-- Given text --
:::
Skip to content
mbacovsky edited this page Jul 23, 2018 · 3 revisions

Table of contents

Backup

Note: We assume all the foreman-maintain commands are run as a root user.

Backup utility in foreman-maintain offers three backup strategies

  • Offline - The whole Katello instance will be turned off completely for the entire backup. See more
  • Online - Backing up the repositories can take an extensive amount of time. You can perform a backup while online. In order for this procedure to succeed, you must not change or update the repositories database until the backup procedure is complete. Thus, you must avoid publishing, adding, or deleting content views, promoting content view versions, adding, changing, or deleting sync-plans, and adding, deleting, or syncing repositories during this time. See more
  • Snapshot - The whole Katello instance will be turned off only for time necessary to create and mount logical volume snapshots. The backup is done from the snapshots after the instance is turned on again. This allows to minimize the maintenance window necessary for doing the backup. See more

Incremental backup

Incremental backups can be used to only store the changes since the last backup:

First take a full backup (it is applicable for all strategies offline will be used in the examples):

# foreman-maintain backup offline /tmp/backups

(This will create a new directory, /tmp/backups/katello-backup-YYYY-MM-DD-hh-mm-ss)

Take 1st incremental backup (this will create a new directory under /tmp/backups to house the new backup, just like the full backup directory):

# foreman-maintain backup offline --incremental /tmp/backup/FULL_BACKUP_DIR /tmp/backups

Take 2nd incremental backup (again, this will create a new directory under /tmp/backups to house this second incremental backup):

# foreman-maintain backup offline --incremental /tmp/backup/FIRST_INCREMENTAL_BACKUP_DIR /tmp/backups

Branching/rebasing incremental backups

Should you choose to take a new incremental backup from, say, the full backup so you don’t need too many files when restoring those backups, simply point the command to the full backup directory, and this newest backup directory will be incremental in relation to the full backup not to the 2nd incremental backup:

# foreman-maintain backup offline --incremental /tmp/backup/FULL_BACKUP_DIR /tmp/backups

An example with full backup on Sunday and incremental backup for all other weekdays would look like:

#!/bin/bash -e
export PATH=/sbin:/bin:/usr/sbin:/usr/bin
DESTINATION=/var/backup
if [[ $(date +%w) == 0 ]]; then
  foreman-maintain backup offline $DESTINATION
else
  LAST=$(ls -td -- $DESTINATION/*/ | head -n 1)
  foreman-maintain backup offline --incremental "$LAST" $DESTINATION
fi
exit 0

Note that the foreman-maintain requires /sbin and /usr/sbin directories to be in PATH which is not always the case for cron.

Skip Pulp repositories

There may be situations in which you want to see a system without its repository information. You can skip backing up the Pulp database with the following option:

  # foreman-maintain backup <online|offline|snapshot> --skip-pulp-content /tmp/backup

--skip-pulp-content skips backing up /var/lib/pulp, this option is for debugging purposes or if you plan to copy /var/lib/pulp in other ways, such as rsync or shared storage. You will not have a complete backup if you use this option.
:::
-- Request 1 --
In the backup guide, recast the paragraph beginning "--skip-pulp-content skips backing up" as a short bulleted list that keeps its main facts.
-- Request 2 --
Tally the lines in the rows below that contain the word "series", and reply with only that number.
:::
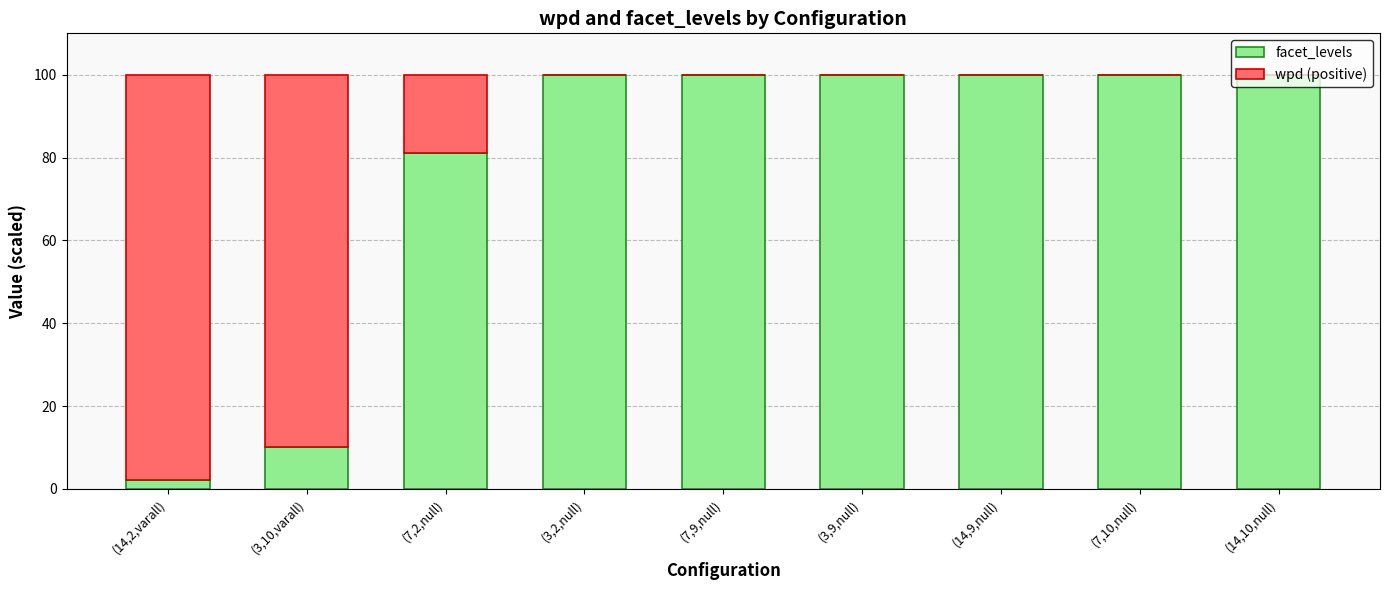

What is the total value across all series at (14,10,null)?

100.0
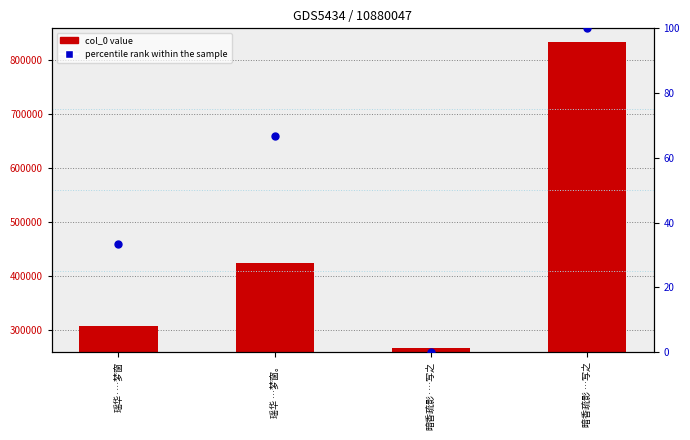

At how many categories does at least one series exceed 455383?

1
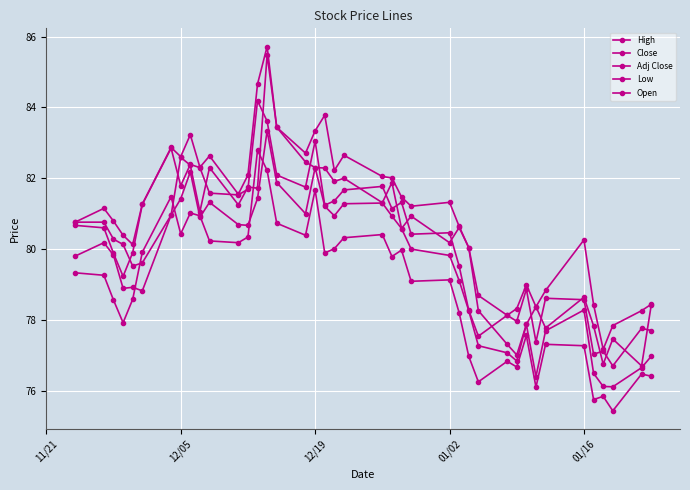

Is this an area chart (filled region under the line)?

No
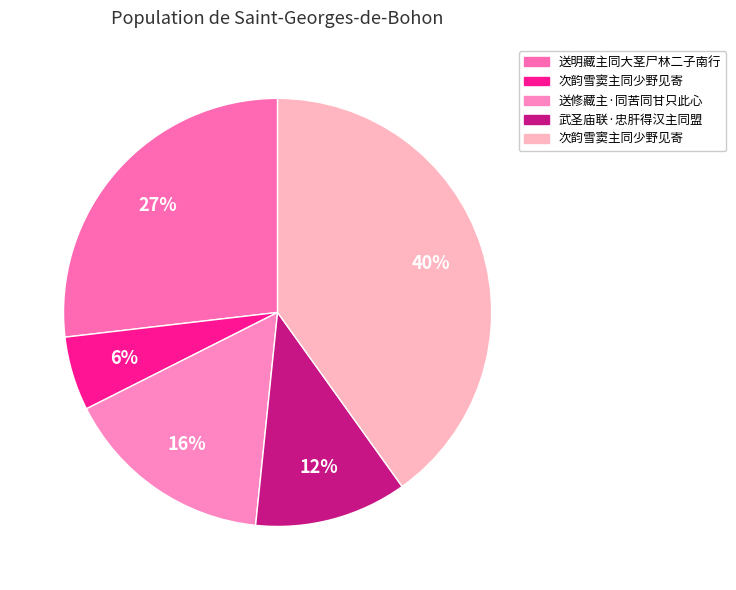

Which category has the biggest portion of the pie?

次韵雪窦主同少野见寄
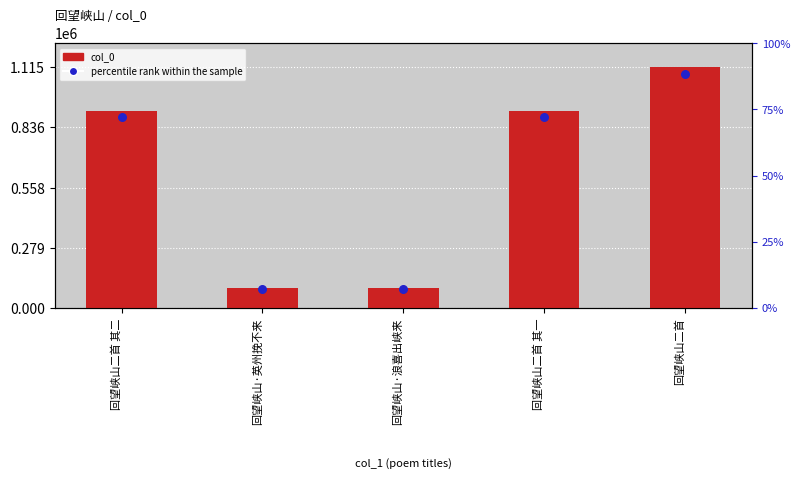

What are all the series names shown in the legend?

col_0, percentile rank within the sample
:::
-- Exercise output 1 --
- The option skips backing up /var/lib/pulp.
- It is meant for debugging, or for when /var/lib/pulp will be copied another way, such as rsync or shared storage.
- Using it leaves the backup incomplete.

-- Exercise output 2 --
3